Union membership in the U.S. reached its peak in the years after passage of the “Wagner Act” (National Labor Relations Act) in 1935. This “progressive” legislation was deliberately crafted to put employers at a disadvantage vis-a-vis employees, and its creature, the National Labor Relations Board was empowered to interpret the law and define and police “unfair labor practices.”  Under these conditions, millions of workers were organized.  The AFL/CIO, empowered and emboldened, engaged in numerous disruptive strikes after the end of World War II, attempting to strengthen and make permanent the gains they had made during the war.  Their excesses led to executive action, by even the liberal Harry Truman, to seek injunctions to break crippling strikes in the coal and railroad industries. 

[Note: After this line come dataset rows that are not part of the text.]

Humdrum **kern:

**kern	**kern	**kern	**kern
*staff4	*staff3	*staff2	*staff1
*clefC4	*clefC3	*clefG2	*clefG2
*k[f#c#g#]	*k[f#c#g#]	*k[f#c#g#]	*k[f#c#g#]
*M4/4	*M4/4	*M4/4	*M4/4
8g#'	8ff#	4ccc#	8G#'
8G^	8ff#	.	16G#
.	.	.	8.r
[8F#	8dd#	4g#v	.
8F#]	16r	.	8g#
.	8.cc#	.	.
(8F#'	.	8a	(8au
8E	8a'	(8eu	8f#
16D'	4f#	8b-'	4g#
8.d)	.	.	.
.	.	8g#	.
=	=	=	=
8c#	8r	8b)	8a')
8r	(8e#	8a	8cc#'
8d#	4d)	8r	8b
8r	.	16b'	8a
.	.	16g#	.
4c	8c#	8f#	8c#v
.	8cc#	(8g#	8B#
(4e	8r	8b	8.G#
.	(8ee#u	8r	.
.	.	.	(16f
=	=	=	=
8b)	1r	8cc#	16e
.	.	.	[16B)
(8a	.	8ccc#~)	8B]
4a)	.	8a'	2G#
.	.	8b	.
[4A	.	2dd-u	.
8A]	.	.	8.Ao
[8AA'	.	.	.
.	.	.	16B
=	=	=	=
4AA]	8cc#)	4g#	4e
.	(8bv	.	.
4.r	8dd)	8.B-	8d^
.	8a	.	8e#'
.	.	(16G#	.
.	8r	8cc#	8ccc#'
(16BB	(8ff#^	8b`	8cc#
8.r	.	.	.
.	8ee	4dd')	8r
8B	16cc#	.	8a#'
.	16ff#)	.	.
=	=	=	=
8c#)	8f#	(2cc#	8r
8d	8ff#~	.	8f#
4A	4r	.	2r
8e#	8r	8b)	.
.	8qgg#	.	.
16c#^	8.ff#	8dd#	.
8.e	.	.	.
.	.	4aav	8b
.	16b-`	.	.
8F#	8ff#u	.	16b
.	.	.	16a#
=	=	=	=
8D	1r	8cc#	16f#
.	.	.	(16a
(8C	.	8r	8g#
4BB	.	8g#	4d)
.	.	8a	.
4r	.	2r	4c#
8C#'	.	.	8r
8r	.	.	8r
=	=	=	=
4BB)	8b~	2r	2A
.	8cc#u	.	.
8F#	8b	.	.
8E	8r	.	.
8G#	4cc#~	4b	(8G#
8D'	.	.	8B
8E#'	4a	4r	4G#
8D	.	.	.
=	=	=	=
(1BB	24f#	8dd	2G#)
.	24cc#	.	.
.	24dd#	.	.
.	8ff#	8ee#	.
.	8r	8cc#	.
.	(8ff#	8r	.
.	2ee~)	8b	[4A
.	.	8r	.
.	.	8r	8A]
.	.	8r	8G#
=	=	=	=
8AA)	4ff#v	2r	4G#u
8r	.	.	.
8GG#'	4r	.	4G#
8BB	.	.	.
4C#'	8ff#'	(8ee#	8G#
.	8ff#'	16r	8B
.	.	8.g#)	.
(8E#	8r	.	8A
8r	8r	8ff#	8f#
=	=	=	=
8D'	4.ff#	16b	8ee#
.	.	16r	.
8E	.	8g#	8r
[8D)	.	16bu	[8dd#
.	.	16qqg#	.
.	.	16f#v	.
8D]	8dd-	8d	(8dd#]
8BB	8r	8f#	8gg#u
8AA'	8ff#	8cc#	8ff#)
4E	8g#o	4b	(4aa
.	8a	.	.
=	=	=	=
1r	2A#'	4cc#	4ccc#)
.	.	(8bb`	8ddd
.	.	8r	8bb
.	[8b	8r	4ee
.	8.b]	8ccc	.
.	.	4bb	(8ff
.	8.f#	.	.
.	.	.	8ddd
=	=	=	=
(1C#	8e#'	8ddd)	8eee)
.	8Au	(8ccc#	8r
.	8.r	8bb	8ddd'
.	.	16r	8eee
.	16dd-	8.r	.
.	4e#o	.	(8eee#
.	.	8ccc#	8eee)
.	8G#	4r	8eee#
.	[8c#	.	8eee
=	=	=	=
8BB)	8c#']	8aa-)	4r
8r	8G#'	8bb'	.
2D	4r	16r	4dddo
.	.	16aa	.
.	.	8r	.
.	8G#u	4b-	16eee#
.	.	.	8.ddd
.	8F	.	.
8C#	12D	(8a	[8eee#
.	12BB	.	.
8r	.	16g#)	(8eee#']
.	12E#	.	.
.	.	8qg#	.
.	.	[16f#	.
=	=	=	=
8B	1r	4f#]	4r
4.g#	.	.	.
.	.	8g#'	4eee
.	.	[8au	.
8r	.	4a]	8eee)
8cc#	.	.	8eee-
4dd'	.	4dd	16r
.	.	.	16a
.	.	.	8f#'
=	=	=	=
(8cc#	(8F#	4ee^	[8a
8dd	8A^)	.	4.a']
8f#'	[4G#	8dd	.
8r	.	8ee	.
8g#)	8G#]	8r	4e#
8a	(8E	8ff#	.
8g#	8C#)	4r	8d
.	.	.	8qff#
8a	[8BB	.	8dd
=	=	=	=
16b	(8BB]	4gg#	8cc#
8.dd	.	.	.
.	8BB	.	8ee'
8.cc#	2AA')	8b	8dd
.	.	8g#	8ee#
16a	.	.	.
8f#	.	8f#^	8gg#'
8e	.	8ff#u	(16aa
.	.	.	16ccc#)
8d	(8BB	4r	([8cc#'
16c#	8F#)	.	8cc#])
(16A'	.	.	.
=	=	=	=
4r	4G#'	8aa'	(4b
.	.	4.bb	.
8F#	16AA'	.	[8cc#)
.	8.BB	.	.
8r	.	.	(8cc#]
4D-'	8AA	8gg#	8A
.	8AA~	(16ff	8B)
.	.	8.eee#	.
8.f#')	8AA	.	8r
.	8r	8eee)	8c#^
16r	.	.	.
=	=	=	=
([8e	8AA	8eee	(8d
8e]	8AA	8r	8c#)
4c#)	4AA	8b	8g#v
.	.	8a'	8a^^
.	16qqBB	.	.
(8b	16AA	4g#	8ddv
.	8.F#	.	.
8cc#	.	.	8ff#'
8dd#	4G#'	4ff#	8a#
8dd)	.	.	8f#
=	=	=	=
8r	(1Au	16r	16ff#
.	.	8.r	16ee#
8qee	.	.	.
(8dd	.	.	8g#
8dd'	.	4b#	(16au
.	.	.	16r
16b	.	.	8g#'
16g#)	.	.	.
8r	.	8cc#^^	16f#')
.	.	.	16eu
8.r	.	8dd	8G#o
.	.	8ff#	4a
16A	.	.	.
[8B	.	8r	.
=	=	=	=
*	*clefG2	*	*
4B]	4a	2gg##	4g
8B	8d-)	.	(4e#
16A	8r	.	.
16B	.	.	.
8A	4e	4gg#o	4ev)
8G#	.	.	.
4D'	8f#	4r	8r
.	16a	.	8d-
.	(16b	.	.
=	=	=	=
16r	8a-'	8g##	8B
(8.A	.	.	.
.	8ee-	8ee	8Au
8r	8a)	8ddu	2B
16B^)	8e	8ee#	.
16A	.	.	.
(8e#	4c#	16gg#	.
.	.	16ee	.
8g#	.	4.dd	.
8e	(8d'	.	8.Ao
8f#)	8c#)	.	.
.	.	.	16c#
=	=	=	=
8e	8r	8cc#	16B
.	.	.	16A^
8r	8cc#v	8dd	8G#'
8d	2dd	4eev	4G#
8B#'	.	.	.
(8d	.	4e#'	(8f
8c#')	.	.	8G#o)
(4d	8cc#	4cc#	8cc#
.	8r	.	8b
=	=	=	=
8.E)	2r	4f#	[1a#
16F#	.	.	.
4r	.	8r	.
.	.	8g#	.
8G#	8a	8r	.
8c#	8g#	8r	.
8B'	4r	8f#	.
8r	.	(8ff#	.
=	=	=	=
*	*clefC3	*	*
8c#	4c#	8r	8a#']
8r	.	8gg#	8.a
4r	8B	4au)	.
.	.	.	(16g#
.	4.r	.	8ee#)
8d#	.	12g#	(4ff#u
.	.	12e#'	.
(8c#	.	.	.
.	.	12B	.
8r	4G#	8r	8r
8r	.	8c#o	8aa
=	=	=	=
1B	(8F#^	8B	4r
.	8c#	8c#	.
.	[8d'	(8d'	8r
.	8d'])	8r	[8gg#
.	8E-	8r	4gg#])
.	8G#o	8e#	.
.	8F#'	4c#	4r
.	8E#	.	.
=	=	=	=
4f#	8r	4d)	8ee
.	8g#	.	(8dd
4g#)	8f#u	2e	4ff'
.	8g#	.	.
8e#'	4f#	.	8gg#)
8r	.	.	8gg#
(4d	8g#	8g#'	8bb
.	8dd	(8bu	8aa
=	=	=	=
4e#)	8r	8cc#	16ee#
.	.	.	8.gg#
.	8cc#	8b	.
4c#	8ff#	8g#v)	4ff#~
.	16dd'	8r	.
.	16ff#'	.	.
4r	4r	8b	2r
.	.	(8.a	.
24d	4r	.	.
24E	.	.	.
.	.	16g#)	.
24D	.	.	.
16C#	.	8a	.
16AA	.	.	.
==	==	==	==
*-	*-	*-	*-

Public reaction to these too-powerful unions led to a huge Republican wave in 1946, and passage of Taft-Hartley (the Labor-Management Relations Act) in 1947.  Taft-Hartley made it so workers could not be required to maintain membership in a union, though they could still be required to pay the portion of their union dues used for collective bargaining.  It also allowed states to abolish the requirement that workers join a union or pay any dues.  This “right to work” provision has been vilified by unions who complain that it allows nonunion workers a “free ride.” 

Today, about one third of public employees and less than 7% of private sector employees belong to unions.  Clearly, the unions have not convinced the majority that they offer good value for the price. Public unions survive mainly because the employees are smart enough to realize that, being funded with a seemingly unending stream of taxpayer dollars, their pay is high enough to make union dues relatively trivial.  That, along with the fact that public union dues fund political causes that not all members like, is part of another set of problems that deserve a second column.  Passage of Right to Work legislation in Ohio would force unions in the private sector to do a reset, making themselves attractive to their consumers, or die a natural death.